O petróleo WTI para junho negociado na New York Mercantile Exchange (Nymex) fechou com alta de 3,33% (US$ 3,36), cotado a US$ 104,38 o barril.
Já o Brent para o mesmo mês, negociado na Intercontinental Exchange de Londres (ICE), encerrou em alta de 2,6% (US$ 2,84), a US$ 112,10 o barril.
Durante o dia, os contratos oscilaram, com redução de ganhos após informações de que Washington poderia suspender temporariamente as sanções ao petróleo iraniano nas negociações. Notícias sobre o Irã buscar trégua prolongada e discutir a transferência de urânio enriquecido à Rússia amenizaram algumas preocupações sobre a oferta.
Entretanto, o mercado recuperou força devido à percepção de que as negociações continuam estagnadas e não há uma previsão clara para a normalização do fluxo energético na região. Em entrevista ao New York Post, Trump afirmou que não está aberto a concessões ao Irã, reacendendo temores de possível escalada do conflito.
Especialistas da Ritterbusch & Associates destacaram que os preços atuais refletem apenas parte das possíveis perdas de oferta e ressaltaram que a reabertura do Estreito de Ormuz é incerta. A consultoria também afirmou que voltar aos níveis anteriores ao conflito até o final do ano é improvável.

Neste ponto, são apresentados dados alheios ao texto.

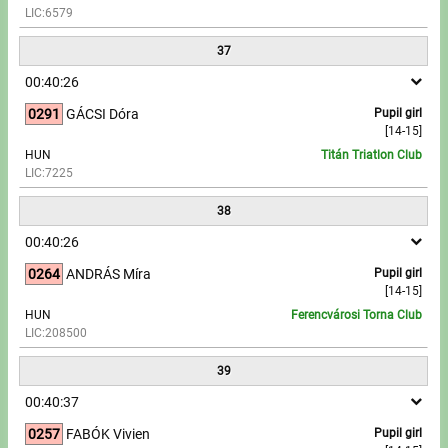
LIC:6579
37
00:40:26
0291
GÁCSI Dóra
Pupil girl
[14-15]
HUN
Titán Triatlon Club
LIC:7225
38
00:40:26
0264
ANDRÁS Míra
Pupil girl
[14-15]
HUN
Ferencvárosi Torna Club
LIC:208500
39
00:40:37
0257
FABÓK Vivien
Pupil girl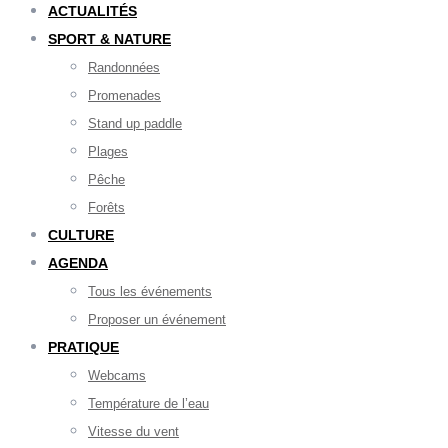
ACTUALITÉS
SPORT & NATURE
Randonnées
Promenades
Stand up paddle
Plages
Pêche
Forêts
CULTURE
AGENDA
Tous les événements
Proposer un événement
PRATIQUE
Webcams
Température de l’eau
Vitesse du vent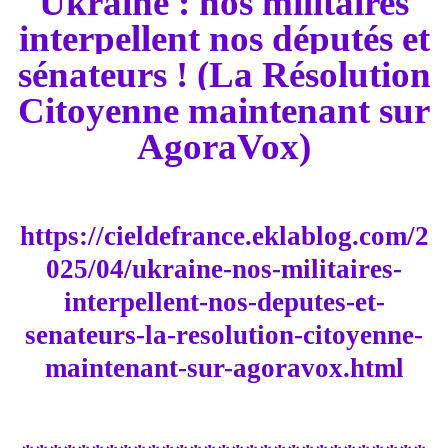
Ukraine : nos militaires
interpellent nos députés et
sénateurs ! (La Résolution
Citoyenne maintenant sur
AgoraVox)
https://cieldefrance.eklablog.com/2
025/04/ukraine-nos-militaires-
interpellent-nos-deputes-et-
senateurs-la-resolution-citoyenne-
maintenant-sur-agoravox.html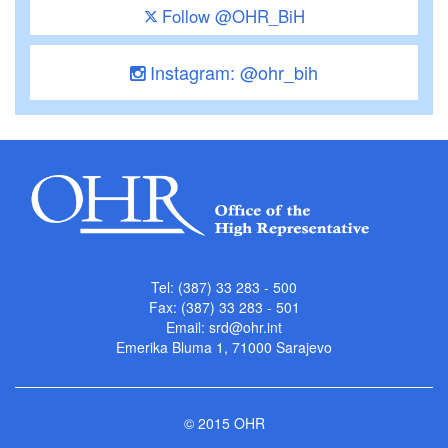
Follow @OHR_BiH
Instagram: @ohr_bih
Tel: (387) 33 283 - 500
Fax: (387) 33 283 - 501
Email:
srd@ohr.int
Emerika Bluma 1, 71000 Sarajevo
© 2015 OHR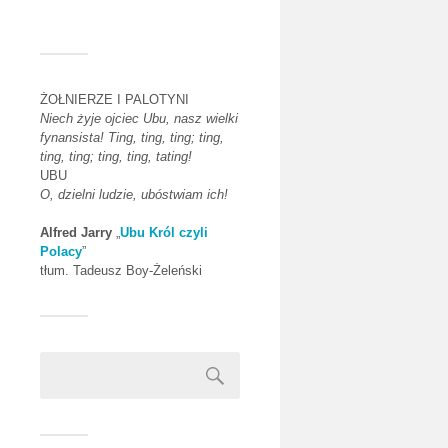
ŻOŁNIERZE I PALOTYNI
Niech żyje ojciec Ubu, nasz wielki
fynansista! Ting, ting, ting; ting,
ting, ting; ting, ting, tating!
UBU
O, dzielni ludzie, ubóstwiam ich!
Alfred Jarry
„
Ubu Król czyli
Polacy
”
tłum. Tadeusz Boy-Żeleński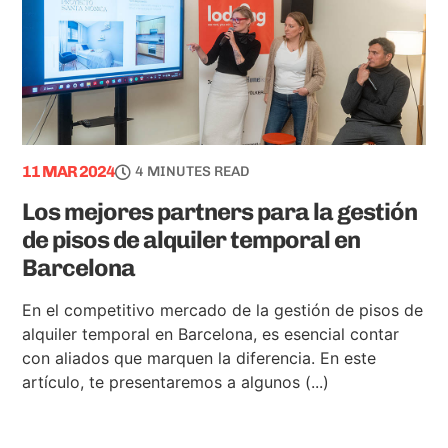
11 MAR 2024
4 MINUTES READ
Los mejores partners para la gestión
de pisos de alquiler temporal en
Barcelona
En el competitivo mercado de la gestión de pisos de
alquiler temporal en Barcelona, es esencial contar
con aliados que marquen la diferencia. En este
artículo, te presentaremos a algunos (...)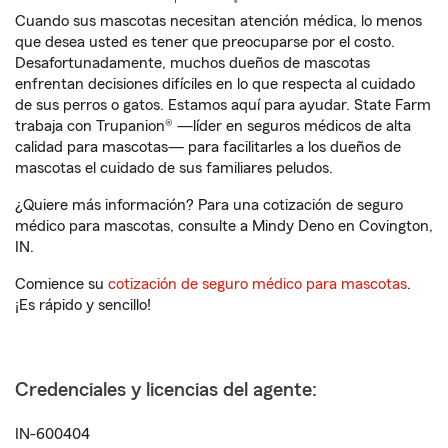
Cuando sus mascotas necesitan atención médica, lo menos
que desea usted es tener que preocuparse por el costo.
Desafortunadamente, muchos dueños de mascotas
enfrentan decisiones difíciles en lo que respecta al cuidado
de sus perros o gatos. Estamos aquí para ayudar. State Farm
trabaja con Trupanion® —líder en seguros médicos de alta
calidad para mascotas— para facilitarles a los dueños de
mascotas el cuidado de sus familiares peludos.
¿Quiere más información? Para una cotización de seguro
médico para mascotas, consulte a Mindy Deno en Covington,
IN.
Comience su
cotización de seguro médico para mascotas
.
¡Es rápido y sencillo!
Credenciales y licencias del agente:
IN-600404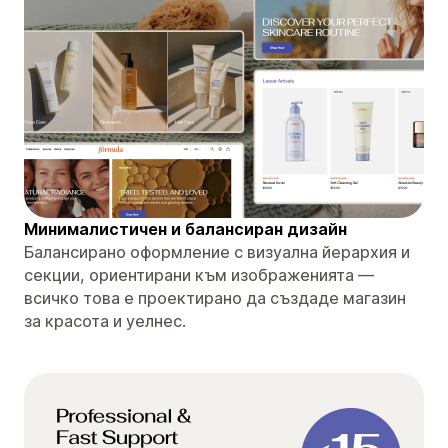
Минималистичен и балансиран дизайн
Балансирано оформление с визуална йерархия и
секции, ориентирани към изображенията —
всичко това е проектирано да създаде магазин
за красота и уелнес.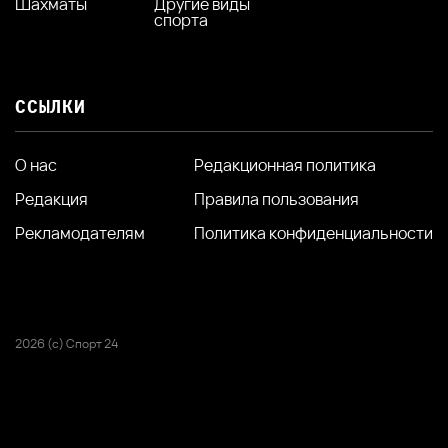
Шахматы
Другие виды
спорта
ССЫЛКИ
О нас
Редакционная политика
Редакция
Правила пользования
Рекламодателям
Политика конфиденциальности
2026 (с) Спорт 24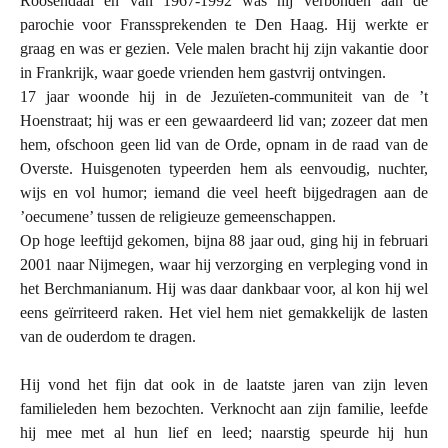
Roosendaal en van 1967-1992 was hij verbonden aan de
parochie voor Franssprekenden te Den Haag. Hij werkte er
graag en was er gezien. Vele malen bracht hij zijn vakantie door
in Frankrijk, waar goede vrienden hem gastvrij ontvingen.
17 jaar woonde hij in de Jezuïeten-communiteit van de ’t
Hoenstraat; hij was er een gewaardeerd lid van; zozeer dat men
hem, ofschoon geen lid van de Orde, opnam in de raad van de
Overste. Huisgenoten typeerden hem als eenvoudig, nuchter,
wijs en vol humor; iemand die veel heeft bijgedragen aan de
’oecumene’ tussen de religieuze gemeenschappen.
Op hoge leeftijd gekomen, bijna 88 jaar oud, ging hij in februari
2001 naar Nijmegen, waar hij verzorging en verpleging vond in
het Berchmanianum. Hij was daar dankbaar voor, al kon hij wel
eens geïrriteerd raken. Het viel hem niet gemakkelijk de lasten
van de ouderdom te dragen.
Hij vond het fijn dat ook in de laatste jaren van zijn leven
familieleden hem bezochten. Verknocht aan zijn familie, leefde
hij mee met al hun lief en leed; naarstig speurde hij hun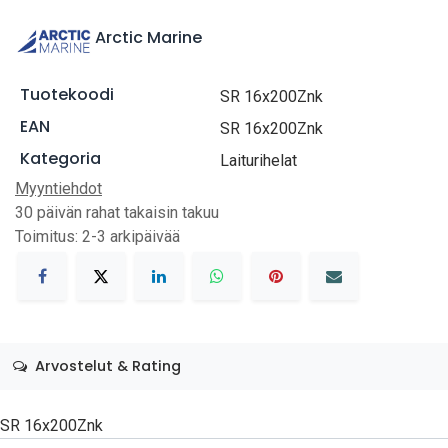
Arctic Marine
Tuotekoodi
SR 16x200Znk
EAN
SR 16x200Znk
Kategoria
Laiturihelat
Myyntiehdot
30 päivän rahat takaisin takuu
Toimitus: 2-3 arkipäivää
Arvostelut & Rating
SR 16x200Znk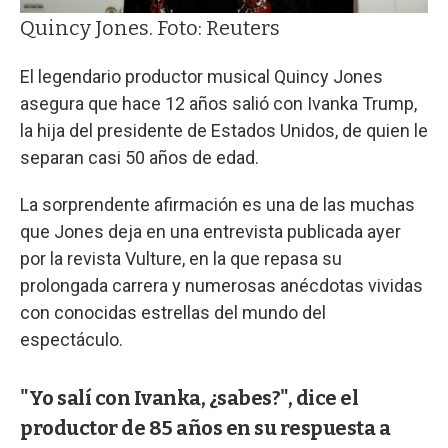
Quincy Jones. Foto: Reuters
El legendario productor musical Quincy Jones
asegura que hace 12 años salió con Ivanka Trump,
la hija del presidente de Estados Unidos, de quien le
separan casi 50 años de edad.
La sorprendente afirmación es una de las muchas
que Jones deja en una entrevista publicada ayer
por la revista Vulture, en la que repasa su
prolongada carrera y numerosas anécdotas vividas
con conocidas estrellas del mundo del
espectáculo.
"Yo salí con Ivanka, ¿sabes?", dice el
productor de 85 años en su respuesta a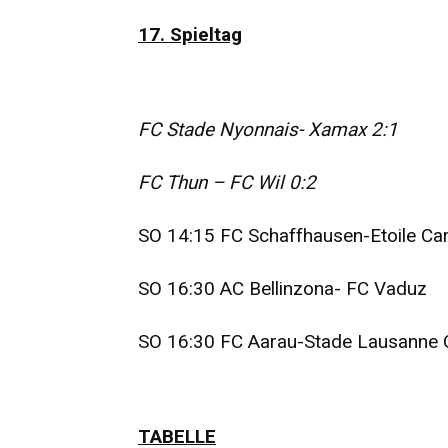
17. Spieltag
FC Stade Nyonnais- Xamax 2:1
FC Thun – FC Wil 0:2
SO 14:15 FC Schaffhausen-Etoile Ca
SO 16:30 AC Bellinzona- FC Vaduz
SO 16:30 FC Aarau-Stade Lausanne
TABELLE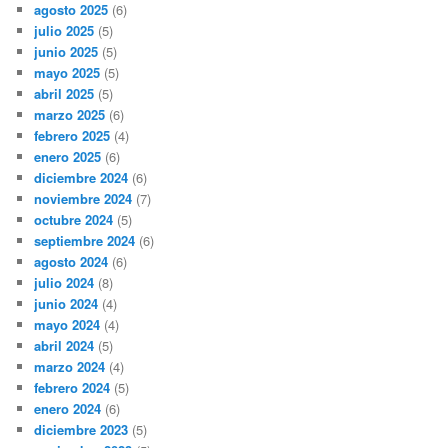
agosto 2025
(6)
julio 2025
(5)
junio 2025
(5)
mayo 2025
(5)
abril 2025
(5)
marzo 2025
(6)
febrero 2025
(4)
enero 2025
(6)
diciembre 2024
(6)
noviembre 2024
(7)
octubre 2024
(5)
septiembre 2024
(6)
agosto 2024
(6)
julio 2024
(8)
junio 2024
(4)
mayo 2024
(4)
abril 2024
(5)
marzo 2024
(4)
febrero 2024
(5)
enero 2024
(6)
diciembre 2023
(5)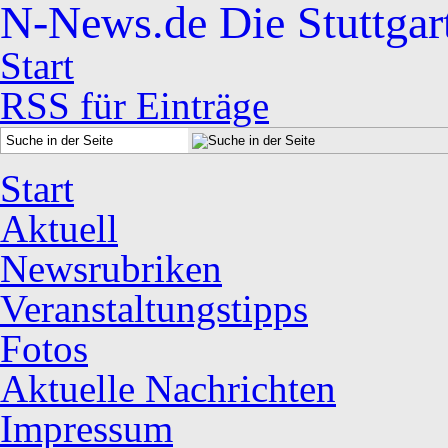
N-News.de
Die Stuttgar
Start
RSS für Einträge
Start
Aktuell
Newsrubriken
Veranstaltungstipps
Fotos
Aktuelle Nachrichten
Impressum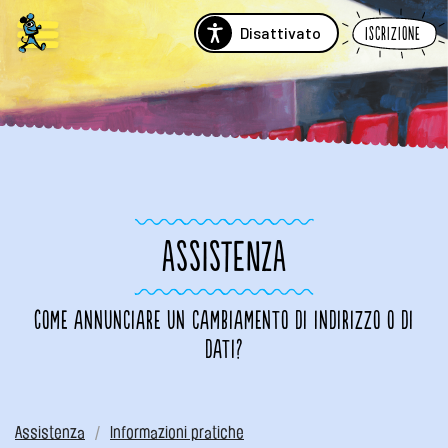
Disattivato
Iscrizione
ASSISTENZA
Come annunciare un cambiamento di indirizzo o di
dati?
Assistenza
Informazioni pratiche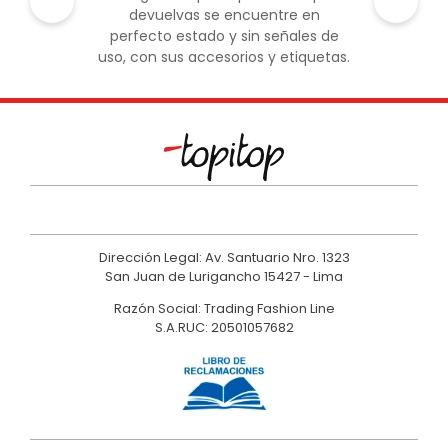
devuelvas se encuentre en
perfecto estado y sin señales de
uso, con sus accesorios y etiquetas.
Dirección Legal: Av. Santuario Nro. 1323
San Juan de Lurigancho 15427 - Lima
Razón Social: Trading Fashion Line
S.A.RUC: 20501057682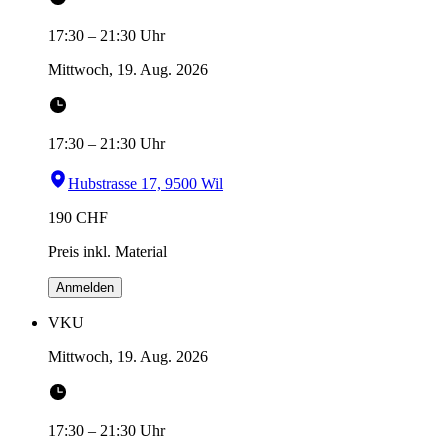
17:30
–
21:30
Uhr
Mittwoch, 19. Aug. 2026
17:30
–
21:30
Uhr
Hubstrasse 17, 9500 Wil
190
CHF
Preis inkl. Material
Anmelden
VKU
Mittwoch, 19. Aug. 2026
17:30
–
21:30
Uhr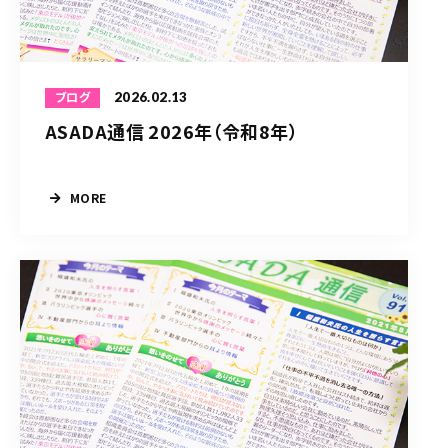
2026.02.13
ブログ
ASADA通信 2026年（令和8年）
MORE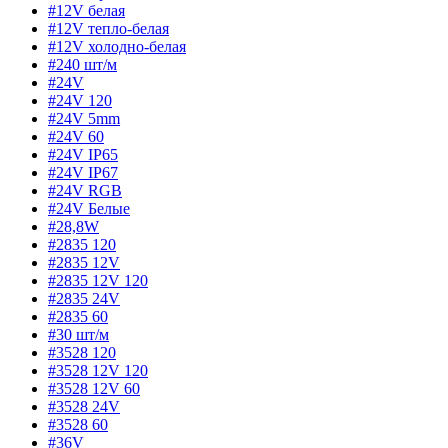
#12V белая
#12V тепло-белая
#12V холодно-белая
#240 шт/м
#24V
#24V 120
#24V 5mm
#24V 60
#24V IP65
#24V IP67
#24V RGB
#24V Белые
#28,8W
#2835 120
#2835 12V
#2835 12V 120
#2835 24V
#2835 60
#30 шт/м
#3528 120
#3528 12V 120
#3528 12V 60
#3528 24V
#3528 60
#36V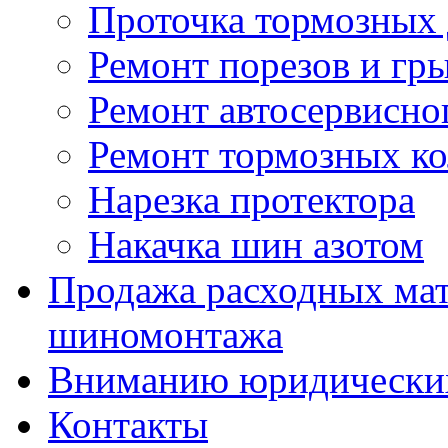
Проточка тормозных 
Ремонт порезов и гр
Ремонт автосервисно
Ремонт тормозных к
Нарезка протектора
Накачка шин азотом
Продажа расходных мат
шиномонтажа
Вниманию юридически
Контакты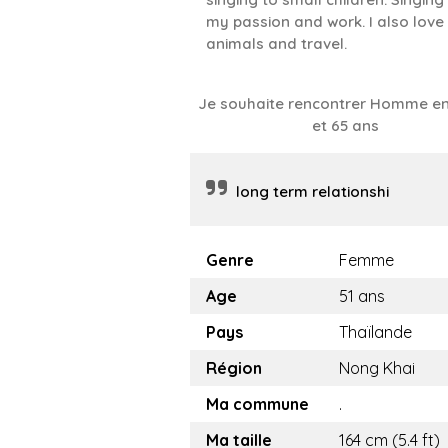
my passion and work. I also love
animals and travel.
Je souhaite rencontrer Homme en
et 65 ans
long term relationshi
Genre
Femme
Age
51 ans
Pays
Thaïlande
Région
Nong Khai
Ma commune
.
Ma taille
164 cm (5.4 ft)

O banco ING avaliou que a reunião entre Trump e o presidente chinês, Xi Jinping, não resultou em avanços concretos para destravar as negociações no Oriente Médio. Ainda nesta segunda, o diretor da Agência Internacional de Energia (AIE), Faith Birol, alertou para o esgotamento da oferta mundial de petróleo e ressaltou que as reservas estratégicas têm limite para serem usadas, pois “não são infinitas”.